- [Activity] Your answer must be a single number: how many lines of the data include "POLICE".

- [Records for this task]
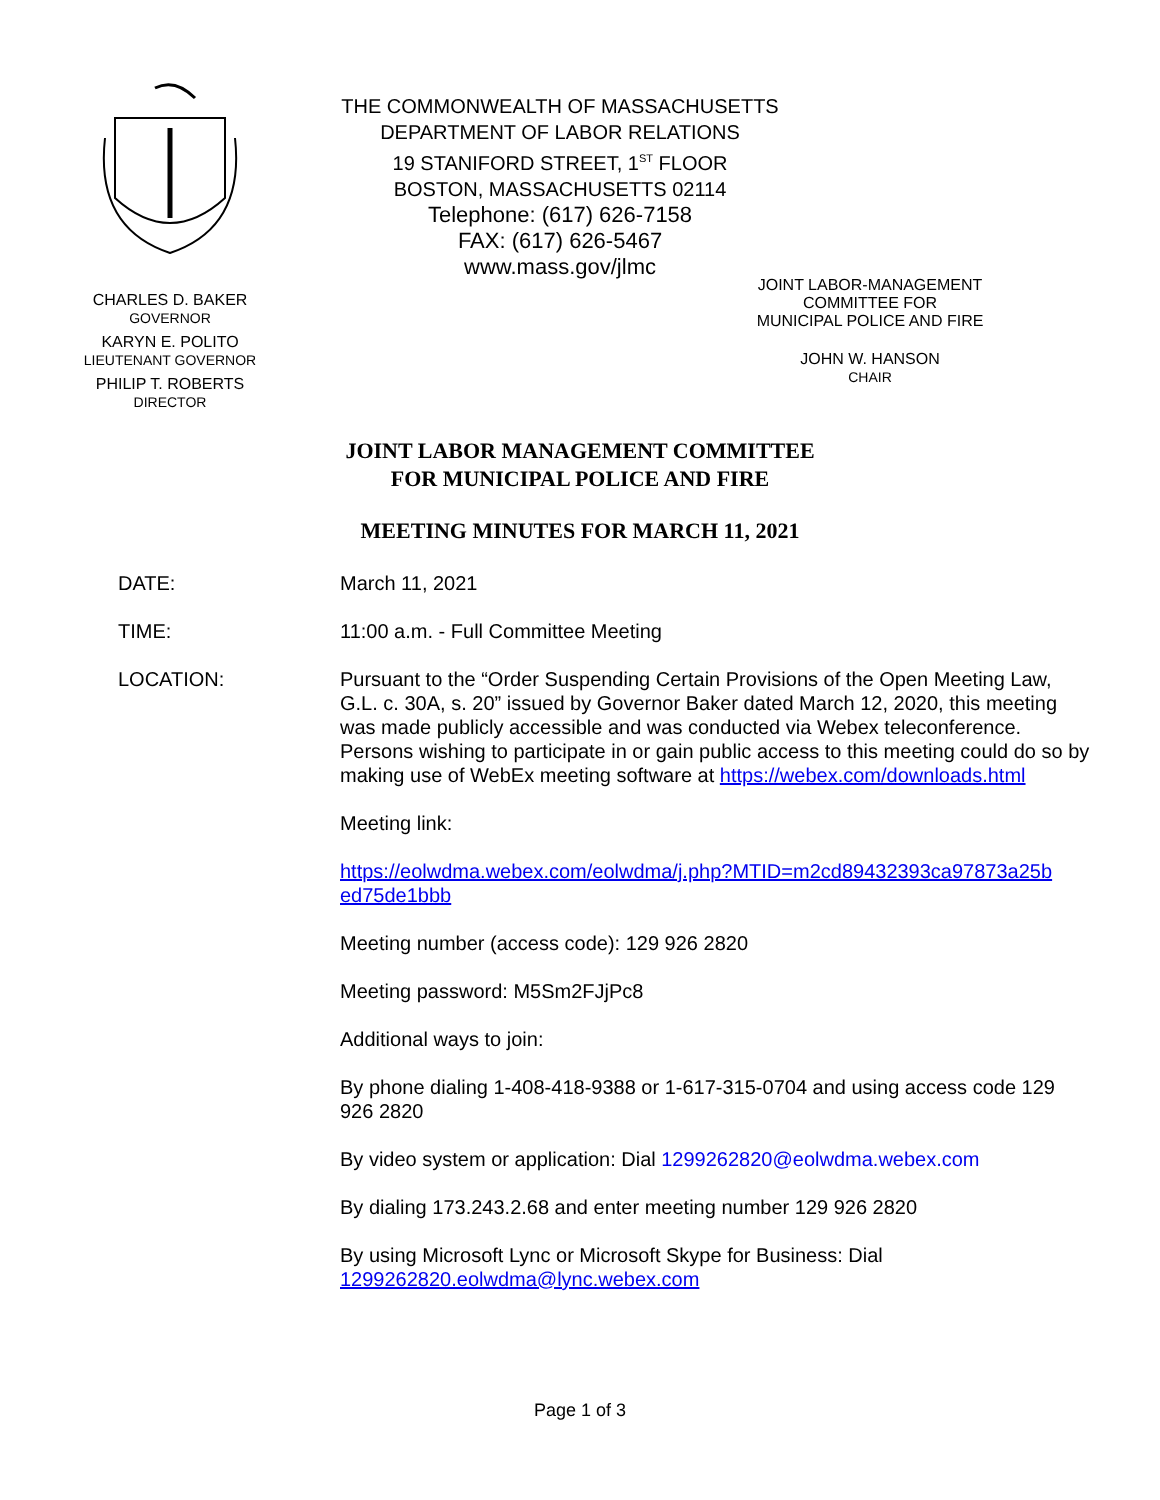CHARLES D. BAKER
GOVERNOR
KARYN E. POLITO
LIEUTENANT GOVERNOR
PHILIP T. ROBERTS
DIRECTOR
THE COMMONWEALTH OF MASSACHUSETTS
DEPARTMENT OF LABOR RELATIONS
19 STANIFORD STREET, 1<sup>ST</sup> FLOOR
BOSTON, MASSACHUSETTS 02114
Telephone: (617) 626-7158
FAX: (617) 626-5467
www.mass.gov/jlmc
JOINT LABOR-MANAGEMENT
COMMITTEE FOR
MUNICIPAL POLICE AND FIRE
JOHN W. HANSON
CHAIR
JOINT LABOR MANAGEMENT COMMITTEE
FOR MUNICIPAL POLICE AND FIRE
MEETING MINUTES FOR MARCH 11, 2021
DATE: March 11, 2021
TIME: 11:00 a.m. - Full Committee Meeting
LOCATION: Pursuant to the “Order Suspending Certain Provisions of the Open Meeting Law, G.L. c. 30A, s. 20” issued by Governor Baker dated March 12, 2020, this meeting was made publicly accessible and was conducted via Webex teleconference. Persons wishing to participate in or gain public access to this meeting could do so by making use of WebEx meeting software at https://webex.com/downloads.html
Meeting link:
https://eolwdma.webex.com/eolwdma/j.php?MTID=m2cd89432393ca97873a25b ed75de1bbb
Meeting number (access code): 129 926 2820
Meeting password: M5Sm2FJjPc8
Additional ways to join:
By phone dialing 1-408-418-9388 or 1-617-315-0704 and using access code 129 926 2820
By video system or application: Dial 1299262820@eolwdma.webex.com
By dialing 173.243.2.68 and enter meeting number 129 926 2820
By using Microsoft Lync or Microsoft Skype for Business: Dial 1299262820.eolwdma@lync.webex.com
Page 1 of 3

- [Solution] 2